岁月磋磨,安排紧凑,成年后再不似少年时代无忧无愁。每日分出上午时辰参管文书,也须回主院卞夫人处,与曹节、秦纯等姊妹一起用午膳,膳后小憩半晌,即刻便要开始跟着女傅学琴、画、绣、舞。夜间仍在蕙兰院续灯苦学律法。
曹植呢,见我回邺后步入正轨,早就抛开心思过自己的贵游生活了,晨午都在内府东阁,午后却出外府寻乐,成日与邺城各官宦子弟一同交往,往往相府落锁时分,才意犹未尽满身热汗地跑回来。
“阿缨,那么晚了还不曾歇着么?”曹植眯眼笑罢,边用干巾拭着额头水露,边阖上纱窗,慢慢步近烛台前。
“哎呦,少爷!快将湿发拧干罢,仔细受凉。”
曹植颔首抖了抖鬓边垂帘般的碎发,笑着使坏将水珠滴在我书简上、臂袖上。我努着嘴扬起头,轻拧那家伙新浴后泛红的脸颊。
“好四哥,快别闹,忙着呢——嗯?什么那么香?你用熏浴啦?”
“是沐发用的兰泽油。你忘了,在许都时我给你用过的。从荆州带回的,江南人十分盛行这些。”
“‘麝气随兰泽,霜华入杏膏’‘轻红腻白,步步熏兰泽’,啧啧啧——”我故作嫌弃状,调侃他道,“等明儿个,你再涂点白的红的出去,指不定你的兄弟们都把你当女公子瞧呢!”
曹植笑而不语,可接下来他蛮横无礼极了,兀自坐在书案沿,信手抓过我的简书倒着瞄了几眼。
“这些是什么?你不就担个虚衔方便学习,有那么多事么?”
“数月来,城里大小民事诉讼增多,二哥那边忙不过来,命我帮忙照看。”
“切,还照看,你没混印相章捅出大篓子,让二哥照看你才好着呢。”
曹植讥讽的,是前日我插足处理的一起故意伤害案:城东有一名唤刘朱的富豪老妇,早年丧了丈夫,留有二子,长子辗转凉州邺城两地经商,时常供给钱粮给军队,幼子留邺。过去一年,刘朱因琐事相继鞭笞长子三任新妇,言语羞辱有加,致使三妇先后自尽,依法当死。
邺令呈报相府后,曹丕认为刘朱并未直接害人性命,且以孝道不忤父母命为由,主观臆断是新妇娇弱,侍奉姑嫂和小叔无能才招致訾骂,便划掉原判,减死罪一等,判处输作徒刑。
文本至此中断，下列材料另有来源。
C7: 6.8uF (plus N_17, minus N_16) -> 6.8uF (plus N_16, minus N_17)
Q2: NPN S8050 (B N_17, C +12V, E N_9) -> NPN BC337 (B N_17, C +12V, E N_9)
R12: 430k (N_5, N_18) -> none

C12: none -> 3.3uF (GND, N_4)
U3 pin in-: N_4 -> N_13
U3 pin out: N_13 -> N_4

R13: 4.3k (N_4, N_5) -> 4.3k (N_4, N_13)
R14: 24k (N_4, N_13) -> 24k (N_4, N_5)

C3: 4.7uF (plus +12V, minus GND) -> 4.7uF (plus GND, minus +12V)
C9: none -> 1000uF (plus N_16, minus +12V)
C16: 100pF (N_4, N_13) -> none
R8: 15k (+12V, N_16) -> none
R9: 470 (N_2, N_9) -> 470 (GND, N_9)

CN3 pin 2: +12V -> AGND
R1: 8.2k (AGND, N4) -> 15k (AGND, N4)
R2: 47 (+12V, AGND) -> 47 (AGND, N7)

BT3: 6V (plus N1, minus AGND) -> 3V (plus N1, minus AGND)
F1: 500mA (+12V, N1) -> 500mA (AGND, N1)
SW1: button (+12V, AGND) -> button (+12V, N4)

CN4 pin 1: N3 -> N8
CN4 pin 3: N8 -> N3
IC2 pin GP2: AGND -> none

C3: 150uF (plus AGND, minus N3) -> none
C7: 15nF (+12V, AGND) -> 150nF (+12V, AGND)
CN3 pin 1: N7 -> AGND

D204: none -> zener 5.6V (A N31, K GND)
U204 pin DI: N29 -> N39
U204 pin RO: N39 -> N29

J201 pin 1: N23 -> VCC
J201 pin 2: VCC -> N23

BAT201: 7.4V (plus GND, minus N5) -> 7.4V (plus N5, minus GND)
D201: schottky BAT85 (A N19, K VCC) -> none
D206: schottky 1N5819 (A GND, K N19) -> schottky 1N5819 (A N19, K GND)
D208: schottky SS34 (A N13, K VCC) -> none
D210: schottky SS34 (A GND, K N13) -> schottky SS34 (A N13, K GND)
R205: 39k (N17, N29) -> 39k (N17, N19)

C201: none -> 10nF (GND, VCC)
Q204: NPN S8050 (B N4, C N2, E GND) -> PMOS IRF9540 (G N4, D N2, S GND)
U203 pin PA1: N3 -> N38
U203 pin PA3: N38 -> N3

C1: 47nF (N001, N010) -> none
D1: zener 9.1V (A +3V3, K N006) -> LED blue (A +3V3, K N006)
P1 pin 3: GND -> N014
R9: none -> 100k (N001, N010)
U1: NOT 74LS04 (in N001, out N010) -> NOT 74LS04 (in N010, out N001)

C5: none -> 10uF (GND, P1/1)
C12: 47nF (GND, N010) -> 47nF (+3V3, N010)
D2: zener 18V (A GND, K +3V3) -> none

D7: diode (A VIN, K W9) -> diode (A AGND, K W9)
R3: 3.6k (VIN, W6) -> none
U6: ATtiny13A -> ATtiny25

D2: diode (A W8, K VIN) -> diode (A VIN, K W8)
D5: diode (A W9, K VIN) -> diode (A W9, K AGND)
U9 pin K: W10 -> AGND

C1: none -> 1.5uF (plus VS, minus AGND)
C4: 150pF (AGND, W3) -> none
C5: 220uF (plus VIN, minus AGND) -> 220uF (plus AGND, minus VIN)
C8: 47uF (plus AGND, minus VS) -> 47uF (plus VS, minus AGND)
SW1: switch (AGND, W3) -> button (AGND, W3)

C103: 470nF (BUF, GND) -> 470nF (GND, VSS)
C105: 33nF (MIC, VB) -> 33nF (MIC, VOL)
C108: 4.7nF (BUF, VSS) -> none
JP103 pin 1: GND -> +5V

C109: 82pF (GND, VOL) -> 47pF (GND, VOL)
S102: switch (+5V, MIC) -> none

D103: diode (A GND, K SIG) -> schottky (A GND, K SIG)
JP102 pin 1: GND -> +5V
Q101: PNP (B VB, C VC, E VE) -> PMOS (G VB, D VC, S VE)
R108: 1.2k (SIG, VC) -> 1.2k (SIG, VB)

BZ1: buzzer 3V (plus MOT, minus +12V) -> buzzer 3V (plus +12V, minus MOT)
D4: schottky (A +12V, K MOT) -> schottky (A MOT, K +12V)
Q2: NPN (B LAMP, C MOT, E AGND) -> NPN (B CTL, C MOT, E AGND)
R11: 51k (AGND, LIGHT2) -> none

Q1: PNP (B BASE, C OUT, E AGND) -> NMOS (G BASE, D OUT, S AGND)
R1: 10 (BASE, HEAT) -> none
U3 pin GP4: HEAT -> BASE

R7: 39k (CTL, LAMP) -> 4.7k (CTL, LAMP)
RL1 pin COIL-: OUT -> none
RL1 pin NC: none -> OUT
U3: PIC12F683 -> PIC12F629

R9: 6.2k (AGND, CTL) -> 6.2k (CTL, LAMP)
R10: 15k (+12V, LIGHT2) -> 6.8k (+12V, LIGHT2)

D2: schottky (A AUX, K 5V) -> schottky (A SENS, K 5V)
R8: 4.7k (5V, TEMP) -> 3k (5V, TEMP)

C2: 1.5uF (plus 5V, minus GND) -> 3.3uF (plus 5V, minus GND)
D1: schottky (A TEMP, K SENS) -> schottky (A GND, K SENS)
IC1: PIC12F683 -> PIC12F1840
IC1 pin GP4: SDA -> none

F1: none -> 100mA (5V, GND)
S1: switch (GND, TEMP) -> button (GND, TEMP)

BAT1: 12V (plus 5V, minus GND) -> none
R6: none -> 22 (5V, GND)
那时恰巧我在旁,极为气恼,趁曹丕一个扭头不注意,在正印旁边偷印了死刑立执副印。可惜回到邺令手中时,反被邺令记室吴质瞧见了,他竟猜中了曹丕的心思,料定曹丕顾及多方利益,不会重判刘朱,遂寻至相府佐证。我也因而遭曹丕劈头盖脸一顿好骂,骂毕,一如往常良言好劝,尽使人搬来许多些寻常偷盗的讼案,来消磨我的性子。
“凭什么新妇服侍不周便该遭人虐待?那刘朱老妪的幼子,是个人尽皆知的不务正业泼皮无赖,有其子想必也有其母喽?三个嫁入豪门的贫妇,不过貌美了些,又何错之有呢?指不定是那小叔子……”我说话上头,戛然止住话题。
“你就是想太多。”曹植却并不关心案件真相,似乎厌倦了解背后千丝万缕的“治世法理”,他只是责备我不该多管闲事。
“翅膀的毛儿还没长全呢,就接触那样玄微的讼案了,私印相章是大罪,二哥骂而不罚,他是在保护你。”
“喂,我干的好歹也是实事好么!不像某人,哼,‘银样镴枪头’,中看不中用,平日只管跟别家兄弟姊妹们玩呢,倒说教起我一个干苦力活的人来喽,羞羞羞!”
“嘿,你还别说,今年夏日城里确实热闹,从荆表归附不少士人家的子弟,才艺双绝,真是让人大开眼界!明儿你与我同去呗?”